Caroline Jacquot range ses produits au CBD. Un ordre de la DGAL, en application d’un règlement européen sur les nouveaux aliments, l’y contraint depuis le 15 mai 2026. Tisanes, huiles, bonbons, chocolats : tout ce qui contenait du cannabidiol doit disparaître de la vente. À Baudrières, en Bresse chalonnaise, c’est une diversification patiemment construite qui vacille.

Le texte sur lequel s’appuie la DGAL n’est pas nouveau.

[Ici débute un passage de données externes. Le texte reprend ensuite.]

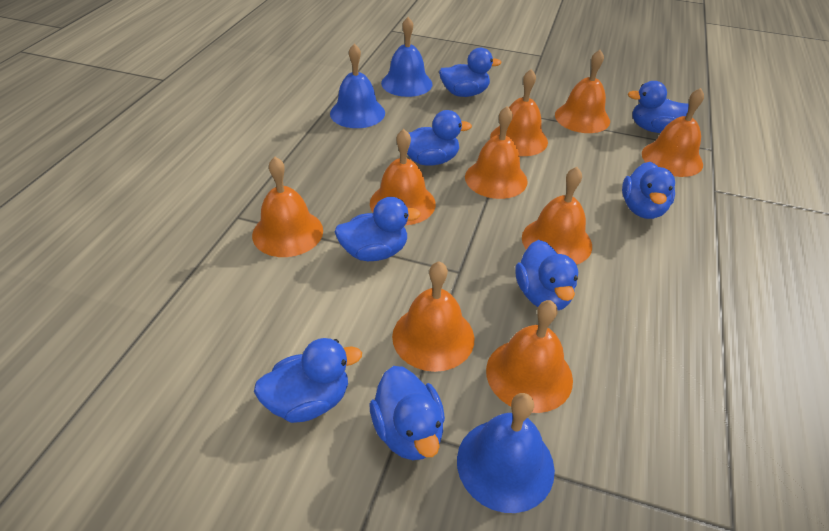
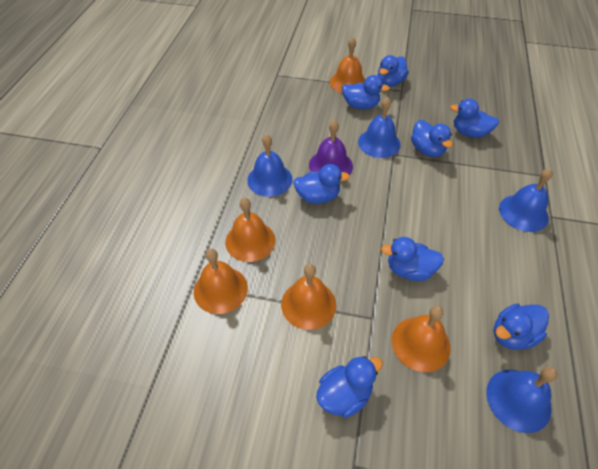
blue bell: 3 -> 4
orange bell: 9 -> 5
purple bell: 0 -> 1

Le règlement européen de 1997 sur les « nouveaux aliments » impose une autorisation de mise sur le marché pour tout produit qui n’était pas consommé de manière significative dans l’Union avant cette date. La procédure d’évaluation, pilotée en France par la Direction générale de l’alimentation, prévoit un dossier examiné par l’Autorité européenne de sécurité des aliments. Une fois l’autorisation délivrée, le produit est inscrit sur une liste officielle. Le CBD alimentaire n’a jamais franchi ce cap. Jusqu’ici toléré, il est désormais interdit.
Pour Caroline Jacquot, ce rappel à la loi est un coup de frein brutal. L’histoire de la Basse-cour de Caro commence en 2016 par un élevage de volailles en plein air. Le confinement, puis l’envie de se diversifier. Le déclic vient du fils, Théo. Il parle de chanvre, de CBD, de ses mystères. La famille prend la route, direction la Drôme, chez une pionnière. Le mari et le fils y passent une journée. Théo y retourne pour une semaine de stage, pour apprendre à transformer la plante. En mai 2021, une centaine de pieds de chanvre prennent racine derrière la ferme.
Très vite, la production s’étoffe. Aux fleurs brutes s’ajoutent des huiles, des infusions, des bières, des chocolats. Tout est transformé sur place ou avec des artisans locaux. L’exploitation prend un nom, Family Chanvre & Piment de Bresse, et entame une conversion en bio en mars 2025. Le chanvre n’a rien d’une culture marginale. La France en est le premier producteur européen, le deuxième mondial, avec près de 1 550 producteurs recensés en 2024. Pour beaucoup, le CBD représentait une diversification vitale, un revenu complémentaire capable d’amortir les aléas climatiques et les saisons capricieuses.
L’ironie est cruelle. Le CBD sous forme de fleur à fumer, lui, reste autorisé. Les infusions, les bonbons, les huiles sont bannis. Le gouvernement n’a communiqué aucune mesure d’accompagnement. La Confédération paysanne dénonce une menace pour la filière. L’Union des professionnels parle d’une aberration qui pourrait mettre en danger plus de 2 000 boutiques spécialisées et sacrifier les petits producteurs au profit de modèles industriels.
À Baudrières, Caroline Jacquot doit retirer de la vente une large partie de sa production. Le temps presse. Sans une intervention rapide des pouvoirs publics, c’est tout un pan de son activité qui risque de disparaître.
Dès l’annonce de l’interdiction, Caroline Jacquot a interpellé plusieurs parlementaires. La sénatrice de Saône-et-Loire, Marie Mercier, a contacté le ministère de l’Agriculture. Une rencontre avec les producteurs est prévue. L’espoir réside dans la nature même de cette décision : une mesure administrative, pas une loi. Un simple arrêté peut être défait par un autre arrêté.